Il a donc jeté tout l’intérêt du côté de Nora, donnant fort peu d’attrait à l’âme sèche, égoïste et bourgeoise de Torvald, qui ne doit ses qualités apparentes qu’à l’affection enfantine et respectueuse que Nora déploie à les dépeindre.

La balance n’est donc pas égale entre les deux antagonistes.

La faute de Torvald, l’égotisme et l’égoïsme, qui le dominent pendant tout le troisième acte, empêchent le spectateur de peser à leur prix des arguments que, d’ailleurs, il esquisse à peine. Son émoi en présence des révélations qui lui sont faites nous paraît forcément exagéré.
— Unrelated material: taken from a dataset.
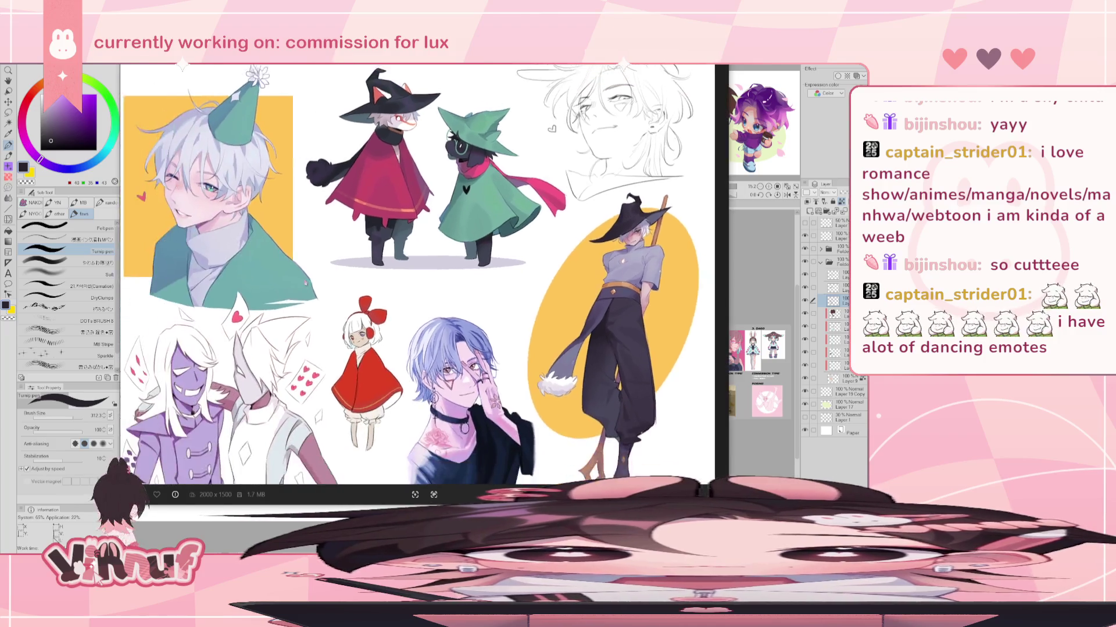
{"action": "key", "text": "alt+F4"}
Si Nora était jugée par des magistrats, en qui professionnellement le jurisconsulte a atrophié le sens exact de la culpabilité morale, elle n’échapperait pas à une condamnation, bien qu’aujourd’hui, dit-on, il se rencontre de bons juges. Jugée par le jury, elle ne saurait éviter les affres de l’incarcération préventive et les hontes de la comparution devant une cour d’assises, mais un seul d’entre nous, même des fanatiques les plus asservis à l’aveugle religion du code, oserait-il prendre sur lui de la frapper d’un verdict défavorable ?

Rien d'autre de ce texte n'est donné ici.